Friday 16 December 2016

Non-febrile seizures in children with autism vs unaffected siblings

"Children with idiopathic ASD [autism spectrum disorder] are significantly more likely to have non-febrile seizures than their unaffected siblings, suggesting that non-febrile seizures may be ASD-specific."

So said the findings from Lena McCue and colleagues [1] (open-access) continuing a research theme looking at one of the important 'comorbidities' that seems to be over-represented when it comes to a diagnosis of autism (see here). Idiopathic autism or ASD refers to autism as the primary diagnosis and not something tied to an existing condition where autism can also present. Non-febrile seizures are seizures without fever (where fever can very much result in seizures).

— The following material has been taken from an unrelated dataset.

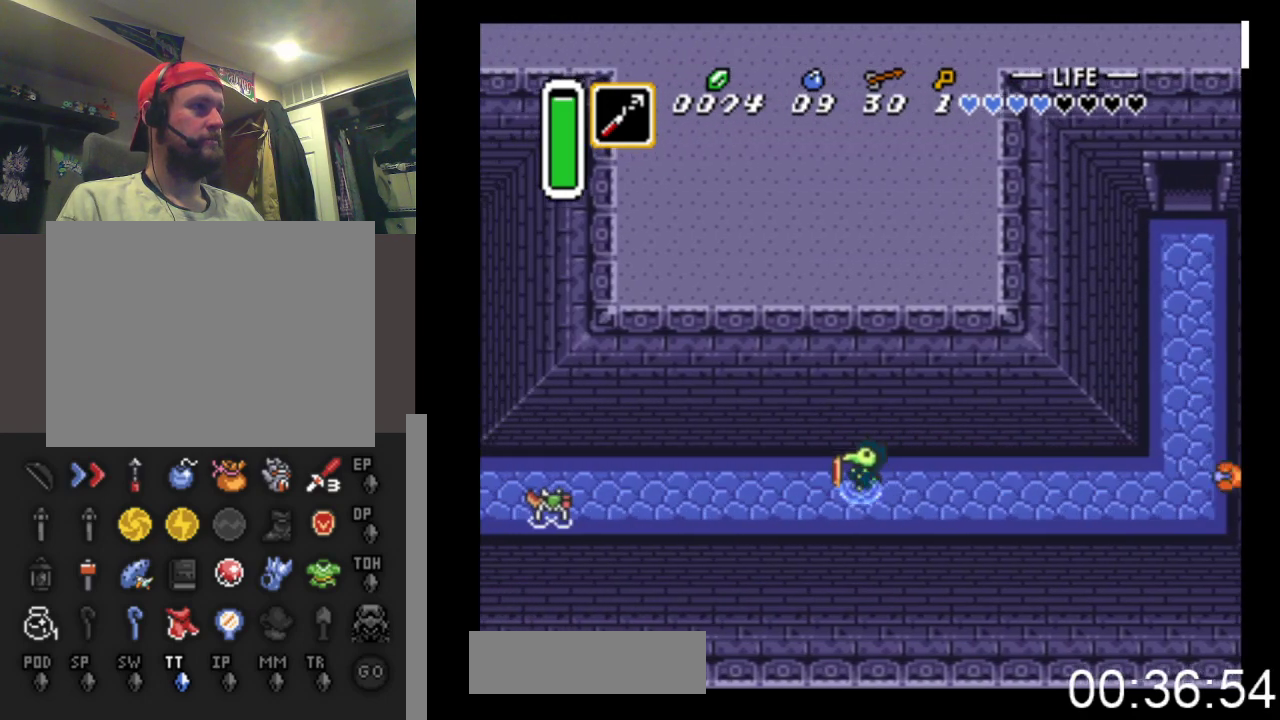
{"buttons": ["DPAD_LEFT"], "events": [[133, "DPAD_DOWN", "down"], [367, "DPAD_DOWN", "up"]]}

McCue et al "conducted a secondary analysis of data from a registry-based retrospective cohort study of 731 children with ASD and their 192 children unaffected siblings from the AGRE project for whom phenotypic data were collected." Data from around 320 families with at least one child diagnosed with an ASD (n=610) were compared with sibling data (n=160) in relation to the presence of non-febrile seizures. Siblings (not autism) were chosen as the control group because "siblings share, on average, fifty percent of genes as well as the same environment" so perhaps providing an alternative to just general population control groups.

Results: "The prevalence of non-febrile seizures in the ASD group was 8.2% (50/610) and 2.5% in the unaffected siblings (4/160)." What this tells us, aside from the increased frequency of non-febrile seizures in those children diagnosed with autism, is that so-called 'unaffected' siblings are not completely immune to seizures or seizure-linked conditions minus fever. Further: "the odds of having non-febrile seizures increased with age..., presence of GI [gastrointestinal] dysfunction..., and those with a history of febrile seizures had five times the odds of reporting non-febrile seizures."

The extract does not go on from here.